Introduction
Conducting statistical analyses for data collected at different points in time is a reliable tool for quantifying the behavior of variables. This paper uses data from the population of 269 Brazilian cities, which was counted in 1991, 2000, 2010, and 2014. By examining data behavior patterns for each year separately and in parallel analysis, it is possible to determine how Brazil’s population has changed over time (Census, 2023). The descriptive statistics used for this assignment allow us to identify measures of central tendency and variability, examine primary trends in distributions, and form an overall picture of population patterns for the country (Kaliyadan & Kulkarni, 2019). The findings prove helpful not only for those interested in practical applications of statistical tools but also for policymakers and decision-makers, allowing them to guide social and health policy vectors based on a quantitative approach.
Exploring the Four Years of Data
The Excel primary data document contains population records for Brazil’s 269 cities, measured over four inconsistent censuses. A legitimate first step in analyzing the data is to use descriptive statistics to determine if and how Brazil’s total population changed from 1991 to 2014. Table 1 contains the analysis results, including measures of central tendency and variability for each year; all values were calculated using the built-in functions shown in Appendix A.
Table 1: Results of Descriptive Statistics for Each Year
Based on the data in this table, it can be seen that the total and the average Brazilian population, measured for 269 cities, grew continuously from 1991 to 2014, as can also be seen in Figure 1. Using =SLOPE() for each pair of points reveals that the most rapid increase in average population was seen between 2010 and 2014 and was approximately 6196 people per year (CFI, 2023). The slope for the other pairs of points was between 4662 and 4902 people per year. In other words, Brazil’s average population grew most rapidly from 2010 to 2014. The pattern of population growth is also observed for the other instruments of descriptive statistics, whether median, range, standard deviation, or first and third quartiles, all of which grew steadily over the entire observation period.

Outlier Detection
Data distribution can have outliers, that is, extremely low or extremely high values outside the acceptable limits for a particular distribution. There are several methods for identifying outliers, such as IQR or Z-score, but this paper will use the Z-score method (Mahmood, 2022). The population averages for each year have already been calculated previously (Table 1), as well as the standard deviations.
Consequently, the task was to use the formula [1] to determine the Z-score of each city in each year: a total of 1,076 (269×4) Z-scores were to be obtained. However, due to the lack of population data for some cities in 1991, the final number of valid Z-scores was 1058 (269×4-18). The criterion for screening out is the Z-score outside the interval [-3,3], and applying conditional formatting to the Table allows finding all such values without error (Mahmood, 2022). Using such a method allowed us to find that Rio de Janeiro and São Paulo were outliers in all four years of measurement.
Correlation Analysis
Additionally, it was necessary to determine the correlation coefficient between the first year and all the other years, that is, to perform a pairwise correlation analysis. This analysis determines the strength and direction of the relationship between two continuous variables (Senthilnathan, 2019). Table 2 contains the analysis results: all correlation coefficient values are between—992 and 1.000, indicating strong positive relationships between the variables (Appendix B). Expectedly, the correlation between the two identical distributions (1991 and 1991) was 1.000; with the other years, the strongest relationship was with 2000 and went on to weaken somewhat. It follows that the correlation between the distributions weakened over time but was still extremely strongly positive.

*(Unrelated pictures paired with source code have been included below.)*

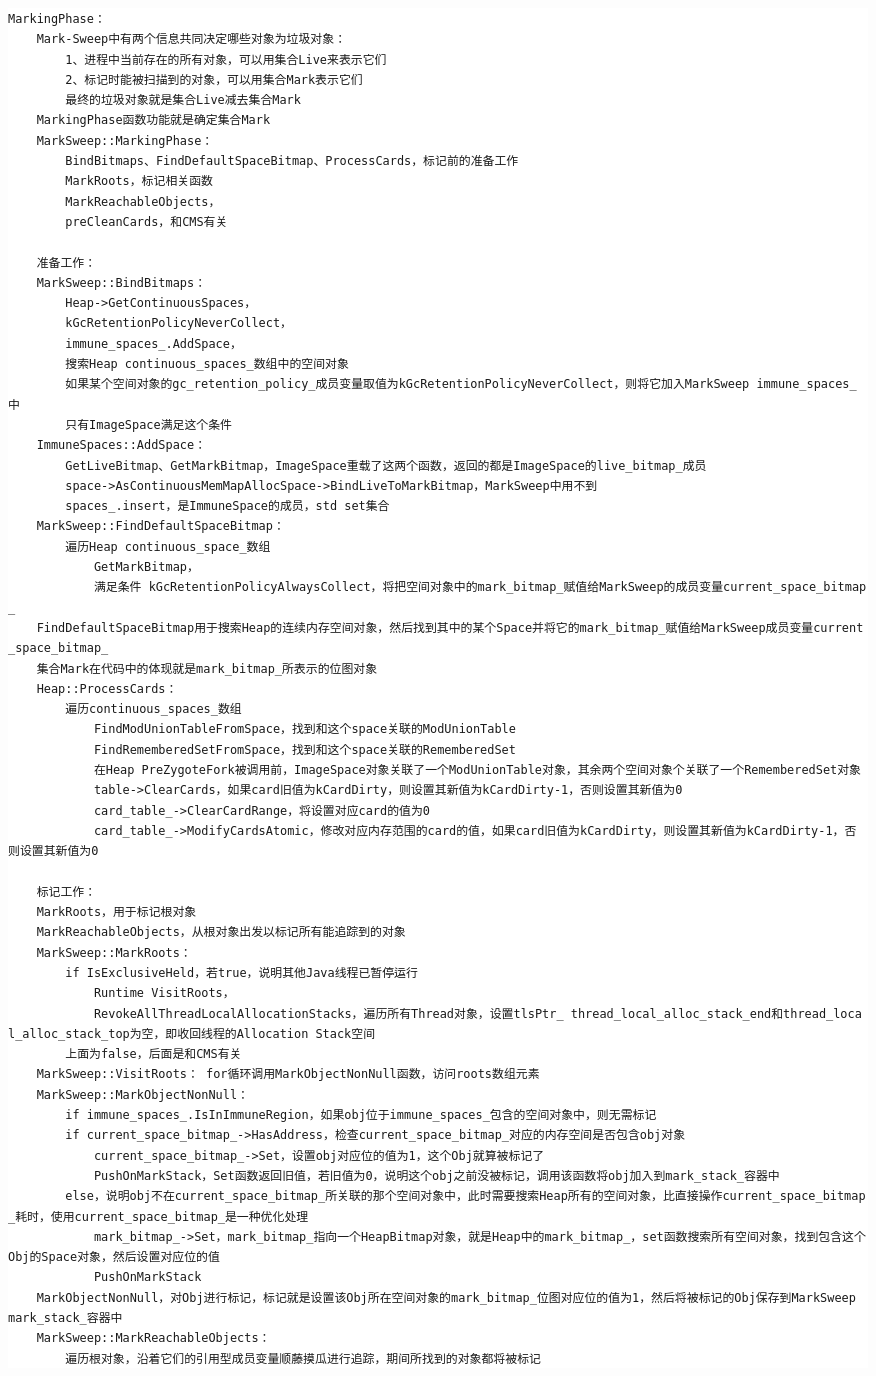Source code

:     MarkingPhase：
        Mark-Sweep中有两个信息共同决定哪些对象为垃圾对象：
            1、进程中当前存在的所有对象，可以用集合Live来表示它们
            2、标记时能被扫描到的对象，可以用集合Mark表示它们
            最终的垃圾对象就是集合Live减去集合Mark
        MarkingPhase函数功能就是确定集合Mark
        MarkSweep::MarkingPhase：
            BindBitmaps、FindDefaultSpaceBitmap、ProcessCards，标记前的准备工作
            MarkRoots，标记相关函数
            MarkReachableObjects，
            preCleanCards，和CMS有关
        
        准备工作：
        MarkSweep::BindBitmaps：
            Heap->GetContinuousSpaces，
            kGcRetentionPolicyNeverCollect，
            immune_spaces_.AddSpace，
            搜索Heap continuous_spaces_数组中的空间对象
            如果某个空间对象的gc_retention_policy_成员变量取值为kGcRetentionPolicyNeverCollect，则将它加入MarkSweep immune_spaces_中
            只有ImageSpace满足这个条件
        ImmuneSpaces::AddSpace：
            GetLiveBitmap、GetMarkBitmap，ImageSpace重载了这两个函数，返回的都是ImageSpace的live_bitmap_成员
            space->AsContinuousMemMapAllocSpace->BindLiveToMarkBitmap，MarkSweep中用不到
            spaces_.insert，是ImmuneSpace的成员，std set集合
        MarkSweep::FindDefaultSpaceBitmap：
            遍历Heap continuous_space_数组
                GetMarkBitmap，
                满足条件 kGcRetentionPolicyAlwaysCollect，将把空间对象中的mark_bitmap_赋值给MarkSweep的成员变量current_space_bitmap_
        FindDefaultSpaceBitmap用于搜索Heap的连续内存空间对象，然后找到其中的某个Space并将它的mark_bitmap_赋值给MarkSweep成员变量current_space_bitmap_
        集合Mark在代码中的体现就是mark_bitmap_所表示的位图对象
        Heap::ProcessCards：
            遍历continuous_spaces_数组
                FindModUnionTableFromSpace，找到和这个space关联的ModUnionTable
                FindRememberedSetFromSpace，找到和这个space关联的RememberedSet
                在Heap PreZygoteFork被调用前，ImageSpace对象关联了一个ModUnionTable对象，其余两个空间对象个关联了一个RememberedSet对象
                table->ClearCards，如果card旧值为kCardDirty，则设置其新值为kCardDirty-1，否则设置其新值为0
                card_table_->ClearCardRange，将设置对应card的值为0
                card_table_->ModifyCardsAtomic，修改对应内存范围的card的值，如果card旧值为kCardDirty，则设置其新值为kCardDirty-1，否则设置其新值为0
                
        标记工作：
        MarkRoots，用于标记根对象
        MarkReachableObjects，从根对象出发以标记所有能追踪到的对象
        MarkSweep::MarkRoots：
            if IsExclusiveHeld，若true，说明其他Java线程已暂停运行
                Runtime VisitRoots，
                RevokeAllThreadLocalAllocationStacks，遍历所有Thread对象，设置tlsPtr_ thread_local_alloc_stack_end和thread_local_alloc_stack_top为空，即收回线程的Allocation Stack空间
            上面为false，后面是和CMS有关
        MarkSweep::VisitRoots： for循环调用MarkObjectNonNull函数，访问roots数组元素
        MarkSweep::MarkObjectNonNull：
            if immune_spaces_.IsInImmuneRegion，如果obj位于immune_spaces_包含的空间对象中，则无需标记
            if current_space_bitmap_->HasAddress，检查current_space_bitmap_对应的内存空间是否包含obj对象
                current_space_bitmap_->Set，设置obj对应位的值为1，这个Obj就算被标记了
                PushOnMarkStack，Set函数返回旧值，若旧值为0，说明这个obj之前没被标记，调用该函数将obj加入到mark_stack_容器中
            else，说明obj不在current_space_bitmap_所关联的那个空间对象中，此时需要搜索Heap所有的空间对象，比直接操作current_space_bitmap_耗时，使用current_space_bitmap_是一种优化处理
                mark_bitmap_->Set，mark_bitmap_指向一个HeapBitmap对象，就是Heap中的mark_bitmap_，set函数搜索所有空间对象，找到包含这个Obj的Space对象，然后设置对应位的值
                PushOnMarkStack
        MarkObjectNonNull，对Obj进行标记，标记就是设置该Obj所在空间对象的mark_bitmap_位图对应位的值为1，然后将被标记的Obj保存到MarkSweep mark_stack_容器中
        MarkSweep::MarkReachableObjects：
            遍历根对象，沿着它们的引用型成员变量顺藤摸瓜进行追踪，期间所找到的对象都将被标记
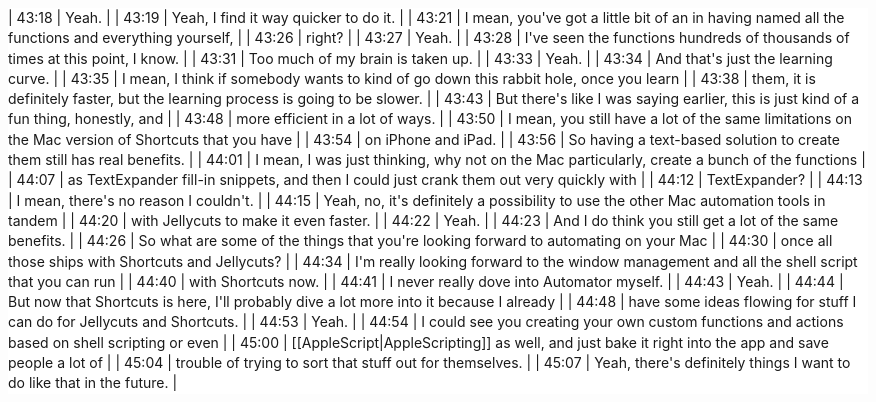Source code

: | 43:18      | Yeah.                                                                                                |
| 43:19      | Yeah, I find it way quicker to do it.                                                                |
| 43:21      | I mean, you've got a little bit of an in having named all the functions and everything yourself,     |
| 43:26      | right?                                                                                               |
| 43:27      | Yeah.                                                                                                |
| 43:28      | I've seen the functions hundreds of thousands of times at this point, I know.                        |
| 43:31      | Too much of my brain is taken up.                                                                    |
| 43:33      | Yeah.                                                                                                |
| 43:34      | And that's just the learning curve.                                                                  |
| 43:35      | I mean, I think if somebody wants to kind of go down this rabbit hole, once you learn                |
| 43:38      | them, it is definitely faster, but the learning process is going to be slower.                       |
| 43:43      | But there's like I was saying earlier, this is just kind of a fun thing, honestly, and               |
| 43:48      | more efficient in a lot of ways.                                                                     |
| 43:50      | I mean, you still have a lot of the same limitations on the Mac version of Shortcuts that you have   |
| 43:54      | on iPhone and iPad.                                                                                  |
| 43:56      | So having a text-based solution to create them still has real benefits.                              |
| 44:01      | I mean, I was just thinking, why not on the Mac particularly, create a bunch of the functions        |
| 44:07      | as TextExpander fill-in snippets, and then I could just crank them out very quickly with            |
| 44:12      | TextExpander?                                                                                       |
| 44:13      | I mean, there's no reason I couldn't.                                                                |
| 44:15      | Yeah, no, it's definitely a possibility to use the other Mac automation tools in tandem              |
| 44:20      | with Jellycuts to make it even faster.                                                               |
| 44:22      | Yeah.                                                                                                |
| 44:23      | And I do think you still get a lot of the same benefits.                                             |
| 44:26      | So what are some of the things that you're looking forward to automating on your Mac                 |
| 44:30      | once all those ships with Shortcuts and Jellycuts?                                                   |
| 44:34      | I'm really looking forward to the window management and all the shell script that you can run        |
| 44:40      | with Shortcuts now.                                                                                  |
| 44:41      | I never really dove into Automator myself.                                                           |
| 44:43      | Yeah.                                                                                                |
| 44:44      | But now that Shortcuts is here, I'll probably dive a lot more into it because I already              |
| 44:48      | have some ideas flowing for stuff I can do for Jellycuts and Shortcuts.                              |
| 44:53      | Yeah.                                                                                                |
| 44:54      | I could see you creating your own custom functions and actions based on shell scripting or even      |
| 45:00      | [[AppleScript\|AppleScripting]] as well, and just bake it right into the app and save people a lot of                |
| 45:04      | trouble of trying to sort that stuff out for themselves.                                             |
| 45:07      | Yeah, there's definitely things I want to do like that in the future.                                |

Table 2: Results of Correlation Analysis
Conclusion
To summarize, it should be reiterated that statistical analysis is an appropriate and reliable strategy for examining patterns and relationships between data. This approach reduces bias and increases the accuracy of the conclusions, so it should be used for analysis. The statistical analyses in this paper showed an increase in the Brazilian population, both average and total, over four years. Rio de Janeiro and São Paulo were outliers in the data because their respective z-scores were out of the range [-3, 3]. In addition, the analysis showed positive, strong relationships between all distributions, but the relationship weakened slightly over time. Thus, all of the findings can be used by decision-makers to adjust social policies and make more intelligent interventions.
References
Census. (2023). Statistical research. United Stated Census Bureau. Web.
CFI. (2023). SLOPE function. Corporate Finance Institute. Web.
Kaliyadan, F., & Kulkarni, V. (2019). Types of variables, descriptive statistics, and sample size. Indian Dermatology Online Journal, 10(1), 82-86. Web.
Mahmood, M. S. (2022). Outlier detection (part 1). TDS. Web.
Senthilnathan, S. (2019). Usefulness of correlation analysis [PDF document]. Web.